Case in point, I had never heard Mr. Mizrahi’s name before he began appearing at the Carlyle a few years ago, yet I’m perfectly willing to anoint him as one of the most enjoyable singer-entertainers of the current moment. His greatest asset is not his voice—which on its own is nothing special—but his comic timing is terrific, and, even better, his stage personality is even larger than the oversized chiffon gardenia in his lapel.
Better still is his excellent back-up band led by pianist Ben Waltzer, with two trumpeters, Benny Benack III and Bruce Harris (the latter playing a Dizzy Gillespie-style horn with upturned bell), bassist Neal Miner, and percussionists Joe Perri and Joe Strasser.
He opened by essentially deconstructing the iconic Judy Garland-Barbara Streisand medley of “Get Happy” and “Happy Days Are Here Again” into its two individual songs, the first with its distinctive rhythmic patterns (the tom-tom pattern in the bridge, the signature stop-time breaks throughout—although I was surprised by the use of the hard bop anthem “Sidewinder” as a countermelody), the second which he accurately introduced as “a dirge about happiness.”
Some numbers were from songwriters we’re long accustomed to hearing in the Carlyle, though the choices were unexpected: Cy Coleman’s “You Wanna Bet” (the original lyric for the melody that became the title song of Sweet Charity and itself a kind of variation on “I’ve Got Your Number” from Little Me) and Sondheim’s “One More Kiss,” a surprisingly straightforward and unironic waltz written from Follies. He also reprised his lyrical update of “You’re The Top” from 2019, now with even newer items in Cole Porter’s iconic list lyric (ie, rhyming “Miley Cyrus” with “coronavirus”) and steadily rising modulations between chorus (of which there were at least five, I lost count).
He also introduced some more contemporary composers we’re not used to hearing in the Madison Avenue songbook shrine, like Brian Wilson, vis-à-vis an original lyric to the title instrumental of the classic Beach Boys album “Pet Sounds.” Taking Mr. Wilson at his word, Mr. Mizrahi sings of his love for dogs and cats and incorporates bow-wows and meows. Here, as well as Billie Eilish’s “Everything I Wanted” and Alicia Keys’s “Girl on Fire,” Mr.

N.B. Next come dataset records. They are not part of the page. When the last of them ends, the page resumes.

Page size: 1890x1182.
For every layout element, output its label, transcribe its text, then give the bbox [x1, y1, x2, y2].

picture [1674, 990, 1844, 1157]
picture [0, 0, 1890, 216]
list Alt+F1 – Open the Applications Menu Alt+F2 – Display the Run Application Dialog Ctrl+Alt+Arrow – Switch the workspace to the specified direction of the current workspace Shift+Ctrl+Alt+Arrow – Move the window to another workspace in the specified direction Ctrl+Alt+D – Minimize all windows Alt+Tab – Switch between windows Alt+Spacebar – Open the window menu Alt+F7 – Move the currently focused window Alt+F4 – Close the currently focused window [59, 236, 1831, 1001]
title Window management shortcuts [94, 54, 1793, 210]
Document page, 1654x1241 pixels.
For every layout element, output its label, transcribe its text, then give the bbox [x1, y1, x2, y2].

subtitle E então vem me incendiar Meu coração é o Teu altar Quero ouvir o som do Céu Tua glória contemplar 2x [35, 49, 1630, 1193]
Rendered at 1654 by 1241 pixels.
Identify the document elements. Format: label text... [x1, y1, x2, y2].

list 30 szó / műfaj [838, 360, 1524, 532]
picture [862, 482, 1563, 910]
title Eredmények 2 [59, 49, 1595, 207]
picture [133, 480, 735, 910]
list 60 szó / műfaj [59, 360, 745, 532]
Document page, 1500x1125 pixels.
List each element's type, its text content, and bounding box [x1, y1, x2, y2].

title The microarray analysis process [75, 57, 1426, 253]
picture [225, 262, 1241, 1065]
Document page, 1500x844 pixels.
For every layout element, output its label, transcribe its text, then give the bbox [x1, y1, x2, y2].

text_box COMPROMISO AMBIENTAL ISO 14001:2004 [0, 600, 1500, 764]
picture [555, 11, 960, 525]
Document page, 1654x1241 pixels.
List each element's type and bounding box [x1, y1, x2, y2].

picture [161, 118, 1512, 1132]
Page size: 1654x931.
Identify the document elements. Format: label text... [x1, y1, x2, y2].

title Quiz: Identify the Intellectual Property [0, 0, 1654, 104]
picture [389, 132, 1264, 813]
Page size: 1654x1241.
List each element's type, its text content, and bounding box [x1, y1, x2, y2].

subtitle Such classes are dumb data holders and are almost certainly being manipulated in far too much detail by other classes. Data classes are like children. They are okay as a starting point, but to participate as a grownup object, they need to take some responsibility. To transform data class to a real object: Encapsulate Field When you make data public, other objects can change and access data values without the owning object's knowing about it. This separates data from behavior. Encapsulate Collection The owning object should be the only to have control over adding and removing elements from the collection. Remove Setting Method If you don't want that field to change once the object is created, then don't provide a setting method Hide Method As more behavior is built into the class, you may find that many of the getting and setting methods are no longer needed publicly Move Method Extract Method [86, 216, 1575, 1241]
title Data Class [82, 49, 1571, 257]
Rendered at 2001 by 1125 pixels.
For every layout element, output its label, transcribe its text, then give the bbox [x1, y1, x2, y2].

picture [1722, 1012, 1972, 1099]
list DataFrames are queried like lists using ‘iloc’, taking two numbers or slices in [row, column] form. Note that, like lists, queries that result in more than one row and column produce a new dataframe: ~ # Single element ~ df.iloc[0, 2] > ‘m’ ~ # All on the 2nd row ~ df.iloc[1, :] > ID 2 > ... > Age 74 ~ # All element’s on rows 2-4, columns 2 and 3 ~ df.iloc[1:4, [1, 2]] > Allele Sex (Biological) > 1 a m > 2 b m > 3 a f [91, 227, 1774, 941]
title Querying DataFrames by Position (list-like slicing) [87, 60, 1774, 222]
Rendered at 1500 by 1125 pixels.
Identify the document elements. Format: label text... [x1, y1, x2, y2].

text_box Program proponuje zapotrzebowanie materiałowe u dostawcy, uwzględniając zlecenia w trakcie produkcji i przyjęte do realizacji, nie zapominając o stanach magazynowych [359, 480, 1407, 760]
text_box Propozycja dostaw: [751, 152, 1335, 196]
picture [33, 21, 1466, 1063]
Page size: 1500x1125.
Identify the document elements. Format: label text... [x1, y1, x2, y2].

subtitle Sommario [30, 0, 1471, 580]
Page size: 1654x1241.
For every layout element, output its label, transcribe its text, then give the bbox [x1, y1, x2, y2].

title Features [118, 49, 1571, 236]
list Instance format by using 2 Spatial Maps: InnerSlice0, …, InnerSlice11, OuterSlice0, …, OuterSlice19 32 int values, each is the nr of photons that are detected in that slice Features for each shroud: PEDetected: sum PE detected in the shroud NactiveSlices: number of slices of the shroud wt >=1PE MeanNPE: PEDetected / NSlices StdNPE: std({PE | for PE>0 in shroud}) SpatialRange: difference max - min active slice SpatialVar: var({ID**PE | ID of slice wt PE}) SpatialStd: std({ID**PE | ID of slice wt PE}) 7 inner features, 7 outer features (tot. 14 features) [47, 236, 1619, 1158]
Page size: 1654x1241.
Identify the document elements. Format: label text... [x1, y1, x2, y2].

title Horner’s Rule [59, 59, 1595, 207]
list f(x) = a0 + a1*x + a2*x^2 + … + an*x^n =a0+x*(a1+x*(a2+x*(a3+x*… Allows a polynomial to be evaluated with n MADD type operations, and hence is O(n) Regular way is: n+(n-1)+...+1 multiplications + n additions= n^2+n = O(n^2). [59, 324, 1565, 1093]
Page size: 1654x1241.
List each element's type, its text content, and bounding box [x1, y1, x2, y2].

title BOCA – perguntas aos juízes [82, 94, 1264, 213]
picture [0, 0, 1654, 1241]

Waltzer’s arrangements perform the unusual trick of making traditional acoustic horns approximate electronic instruments, resulting in some arrestingly unusual sonic textures.
Mr. Mizrahi may not have the sheer vocal chops of his illustrious Carlyle predecessors Steve Tyrell and the late Bobby Short, but like them he succeeds in turning a performance into a private party, with witty, engaging banter that’s at once topical and timeless, political and personal. There’s a lot more that could be said, but to quote Mr. Mizrahi: “Brevity is the soul of wit—and lingerie.”